It comes as no surprise that VMware wants companies to run everything virtually rather than on bare metal, and for several years it has pushed the idea of virtualizing the Hadoop stack to make it run better and easier to manage. The tool it created to do that, called Project Serengeti, now has some feature tweaks to try to entice more big data cluster builders give it a whirl.
With Serengeti 0.8.0, released Tuesday, the open source tool for virtualizing Hadoop now supports a number of new Hadoop releases plus adds features to make it easier to set up HBase data warehouses on top of Hadoop.
The update to Seregenti was announced in a blog post by Richard McDougall, principal engineer in the office of the CTO at the virtualization giant. "Most big-data environments consist of a mix of workloads," McDougall explains. "Serengeti's mission is to enable as many of the big-data family of workloads into the same theme park, all running on a common shared platform."
By virtualizing clusters you can run various parts of the big-data munching tools on shared hardware, dialing up virtual machines running each workload as needed, and dialing them back so other workloads can play.
It's all about elastic scaling, for which you pay a virtualization performance tax. For many workloads, as servers have been crammed to the gills with cores, this overhead has been acceptable.

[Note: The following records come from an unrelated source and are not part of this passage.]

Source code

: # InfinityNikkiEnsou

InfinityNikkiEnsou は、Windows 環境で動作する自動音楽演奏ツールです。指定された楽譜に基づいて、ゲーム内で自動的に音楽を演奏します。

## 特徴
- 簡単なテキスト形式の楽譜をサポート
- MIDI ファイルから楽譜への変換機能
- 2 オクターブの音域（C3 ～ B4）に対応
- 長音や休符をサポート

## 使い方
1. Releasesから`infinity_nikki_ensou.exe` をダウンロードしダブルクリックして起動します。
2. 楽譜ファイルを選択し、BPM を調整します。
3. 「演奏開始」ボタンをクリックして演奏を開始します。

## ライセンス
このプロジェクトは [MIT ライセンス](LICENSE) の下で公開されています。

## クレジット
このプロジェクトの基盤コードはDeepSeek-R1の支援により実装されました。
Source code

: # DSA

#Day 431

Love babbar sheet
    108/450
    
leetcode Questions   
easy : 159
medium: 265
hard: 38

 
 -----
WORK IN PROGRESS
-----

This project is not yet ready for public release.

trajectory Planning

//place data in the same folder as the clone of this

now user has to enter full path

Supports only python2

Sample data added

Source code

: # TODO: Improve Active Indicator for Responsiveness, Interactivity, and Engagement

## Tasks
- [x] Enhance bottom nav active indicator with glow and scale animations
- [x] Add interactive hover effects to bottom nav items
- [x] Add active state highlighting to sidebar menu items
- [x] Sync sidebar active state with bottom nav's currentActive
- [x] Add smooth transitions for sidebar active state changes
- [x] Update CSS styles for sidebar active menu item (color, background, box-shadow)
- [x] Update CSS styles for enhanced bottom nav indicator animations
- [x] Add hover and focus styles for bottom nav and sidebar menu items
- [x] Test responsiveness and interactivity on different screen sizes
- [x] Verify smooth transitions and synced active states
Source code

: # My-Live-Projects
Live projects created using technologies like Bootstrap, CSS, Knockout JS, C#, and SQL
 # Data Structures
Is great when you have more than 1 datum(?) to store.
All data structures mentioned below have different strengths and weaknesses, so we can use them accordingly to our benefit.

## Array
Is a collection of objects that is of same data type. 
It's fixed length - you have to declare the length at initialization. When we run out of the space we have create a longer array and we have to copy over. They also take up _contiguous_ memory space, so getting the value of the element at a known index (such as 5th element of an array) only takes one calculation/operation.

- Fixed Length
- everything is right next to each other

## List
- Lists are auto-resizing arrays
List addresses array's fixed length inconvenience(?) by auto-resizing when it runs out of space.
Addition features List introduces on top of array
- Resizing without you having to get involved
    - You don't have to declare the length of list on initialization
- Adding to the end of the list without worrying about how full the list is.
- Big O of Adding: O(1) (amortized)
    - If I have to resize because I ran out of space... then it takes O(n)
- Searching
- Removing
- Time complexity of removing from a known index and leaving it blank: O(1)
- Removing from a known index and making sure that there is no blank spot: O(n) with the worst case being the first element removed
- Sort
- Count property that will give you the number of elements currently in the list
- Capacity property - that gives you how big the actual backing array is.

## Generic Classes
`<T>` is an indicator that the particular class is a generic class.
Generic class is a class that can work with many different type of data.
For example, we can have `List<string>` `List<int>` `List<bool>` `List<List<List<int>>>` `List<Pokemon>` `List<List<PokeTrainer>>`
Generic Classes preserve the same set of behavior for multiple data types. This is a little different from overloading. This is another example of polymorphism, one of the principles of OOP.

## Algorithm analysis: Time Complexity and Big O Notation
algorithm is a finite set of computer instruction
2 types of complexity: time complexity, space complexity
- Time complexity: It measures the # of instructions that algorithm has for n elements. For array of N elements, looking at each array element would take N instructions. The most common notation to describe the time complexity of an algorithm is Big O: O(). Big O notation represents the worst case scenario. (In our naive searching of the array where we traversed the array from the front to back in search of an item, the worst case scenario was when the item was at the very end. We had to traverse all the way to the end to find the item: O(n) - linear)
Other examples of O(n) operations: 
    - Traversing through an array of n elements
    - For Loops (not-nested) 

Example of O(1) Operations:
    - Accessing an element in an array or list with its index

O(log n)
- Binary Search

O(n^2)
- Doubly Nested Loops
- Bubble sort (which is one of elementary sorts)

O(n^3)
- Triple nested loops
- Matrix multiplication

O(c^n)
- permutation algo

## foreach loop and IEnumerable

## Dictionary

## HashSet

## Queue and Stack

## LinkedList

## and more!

VMware wants to layer big data tools on top of its ESXi server virtualization
Most companies probably don't think about their Hadoop clusters in this manner, and very likely do think about them as performing very specific functions. They're more worried about the turnaround time for batch jobs and queries and how other applications are dependent on the results of that work, and they don't want to pay a performance overhead for virtualization.
But VMware is going to keep plugging away at the idea that virtualization will allow for mixed-mode use of server clusters for all kinds of big-data jobs. So will the Pivotal group once Serengeti passes along with the Cloud Foundry platform cloud and EMC's Greenplum data warehouse and Hadoop distribution over to the Pivotal spinoff sometime later this year.
With the Serengeti 0.8.0 release, Cloudera's CDH4 and MapR Technologies' M5 Hadoop distributions are now supported running inside of virtual machine containers. The open source Apache 1.0 distribution was already supported, as was EMC's Greenplum HD 1.2., Cloudera CDH3, and Hortonworks Data Platform 1.0.
With the CHD4 release, Serengeti is aware that you can use the HDFS1 or HDFS2 file systems, and is also aware of the federated NameNode support that Cloudera has built into its Hadoop distro and knows how to configure these options.
And with MapR distros, Serengeti is similarly aware of the container location database (CLDB) used in the NFS-alike file system that MapR uses instead of HDFS, and is also in the know about the FileServer, JobTracker, and TaskTracker elements of the MapR stack, and how to package these up into virty machines and scale out their performance by replicating copies.
If you are looking to set up an HBase data warehouse, as you can see in the Serengeti 0.8.0 release notes, the VMware tool can create an HBase cluster, with an underlying HDFS file system and linked to the MapReduce data-muncher and the Thrift and RESTful APIs that are used to control HBase.
Serengeti also knows how to configure active and hot standby replicants of the HMaster nodes for the data warehouse, and can scale out HBase RegionalServers once the data warehouse is set up atop HDFS. HBase can be deployed in a virtualized manner by Serengeti on top of the Apache Hadoop. Cloudera, Hortonworks, or Greenplum distros – but not MapR distros, for some reason.
You can download the virtual machine appliance stuffed with Serengeti 0.8.0 here at the VMware site, and it doesn't cost anything to use. ®